Hurst was speaking in the US District Court in the Northern District of California, where the Google-Oracle case has now returned, before the same judge who was involved earlier on, Justice William Alsup.
According to the reports, Google has succeeded in placing under seal the documents that contain these facts.
In the original case, filed in 2010, Oracle had accused Google of copying Java application programming interface (API) designs into the APIs of its Android mobile operating system; basing Android class libraries on Java API designs; and copying from Java code into Android code.
It had also alleged that Google had violated its patents – seven were originally cited, but five were overturned before the trial, and only two were considered during the trial.

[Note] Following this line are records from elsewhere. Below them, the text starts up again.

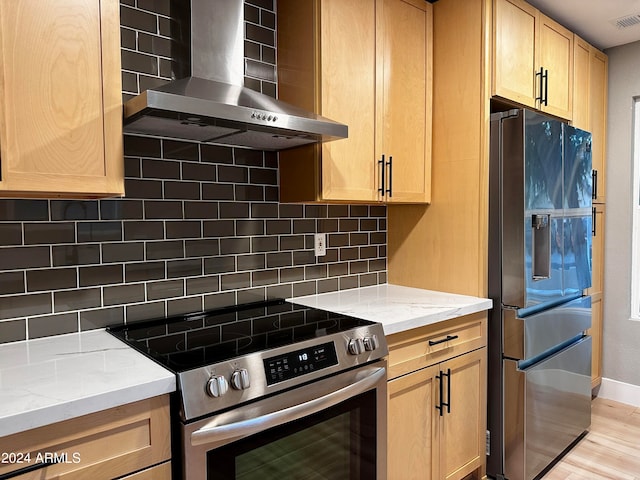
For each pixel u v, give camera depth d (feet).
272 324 5.41
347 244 7.86
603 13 8.48
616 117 10.18
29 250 4.83
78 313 5.15
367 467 5.32
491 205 7.16
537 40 7.89
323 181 6.04
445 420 6.53
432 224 7.75
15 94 3.74
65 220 5.04
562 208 7.65
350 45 6.28
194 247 6.03
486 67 7.00
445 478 6.56
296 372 4.46
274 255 6.88
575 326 8.17
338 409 4.96
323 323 5.41
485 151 7.05
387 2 6.75
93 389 3.47
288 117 4.96
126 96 5.35
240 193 6.45
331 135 5.41
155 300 5.71
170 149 5.76
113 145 4.28
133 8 5.40
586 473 7.59
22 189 3.79
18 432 3.07
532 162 6.86
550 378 7.48
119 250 5.42
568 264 7.84
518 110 6.77
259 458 4.26
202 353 4.29
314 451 4.75
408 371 5.93
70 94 4.02
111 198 5.15
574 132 7.99
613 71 10.19
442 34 7.50
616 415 9.66
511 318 6.99
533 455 7.16
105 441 3.49
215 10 5.46
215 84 5.21
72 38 4.02
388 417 5.74
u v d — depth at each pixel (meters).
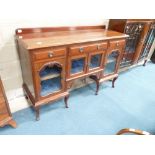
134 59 3.00
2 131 1.64
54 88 1.79
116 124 1.90
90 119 1.93
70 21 1.99
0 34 1.54
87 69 1.92
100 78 2.25
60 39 1.59
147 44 3.18
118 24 2.29
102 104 2.22
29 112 1.92
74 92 2.42
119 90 2.62
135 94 2.57
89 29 2.23
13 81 1.86
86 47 1.71
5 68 1.72
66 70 1.71
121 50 2.23
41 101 1.69
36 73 1.46
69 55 1.62
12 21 1.56
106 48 1.96
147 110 2.22
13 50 1.69
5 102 1.50
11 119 1.64
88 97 2.34
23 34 1.64
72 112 2.01
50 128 1.73
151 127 1.92
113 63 2.39
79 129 1.76
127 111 2.15
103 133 1.74
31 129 1.70
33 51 1.32
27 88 1.82
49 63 1.49
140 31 2.62
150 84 2.95
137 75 3.25
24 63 1.62
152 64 3.91
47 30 1.81
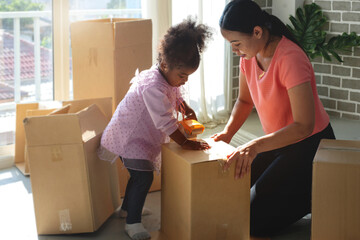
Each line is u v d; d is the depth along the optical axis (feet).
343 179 5.67
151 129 6.97
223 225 6.42
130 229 7.00
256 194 7.00
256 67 6.89
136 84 6.89
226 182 6.28
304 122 6.24
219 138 7.39
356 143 6.39
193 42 6.34
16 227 7.36
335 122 12.93
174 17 11.69
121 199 8.40
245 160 6.23
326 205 5.81
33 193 6.97
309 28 12.92
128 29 8.25
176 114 7.47
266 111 7.02
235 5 6.21
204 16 12.14
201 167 6.06
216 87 12.77
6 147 9.87
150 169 7.00
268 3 13.70
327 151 6.07
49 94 10.28
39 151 6.81
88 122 7.24
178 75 6.53
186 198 6.21
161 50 6.48
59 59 10.14
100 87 8.43
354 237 5.77
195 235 6.27
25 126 6.73
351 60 12.87
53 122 6.73
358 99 12.95
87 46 8.38
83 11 10.28
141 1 11.05
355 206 5.69
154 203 8.19
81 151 6.81
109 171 7.61
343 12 12.70
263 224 6.99
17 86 9.84
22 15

Google won this case. The trial began on April 16, 2012. In the first phase, the jury concluded that while Google was guilty of copyright violation, it could not decide whether this was covered by the principle of fair use or not.
The second phase of the trial, dealing with patents, went decisively in favour of Google, with the jury concluding that Oracle's patents were in no way violated. In the final phase of the trial, the presiding judge, Justice William Alsup ruled that APIs were not copyrightable.
Oracle did not take this lying down and appealed. In May 2014, an appeals court reversed the ruling, saying that Oracle could indeed copyright parts of Java. A three-judge panel ruled that APIs could be copyrighted, a finding in direct opposition to that which was rendered by Justice Alsup in June 2012.
Meanwhile, in a code commit late last year, Google has tried to build protection against similar future lawsuits by not using its implementation of Java application programming interfaces (APIs) in Android, and instead replacing them with code from OpenJDK, an open source version of Oracle’s Java Development Kit (JDK).
The website VentureBeat reported that Android N, the name for the new version, would use OpenJDK which is under the GNU General Public licence version 2. As is well known, while the GPL stipulates that any changes and derivative works must be open source, there is an exception for code which is linked. This allows Google to use OpenJDK in a proprietary system.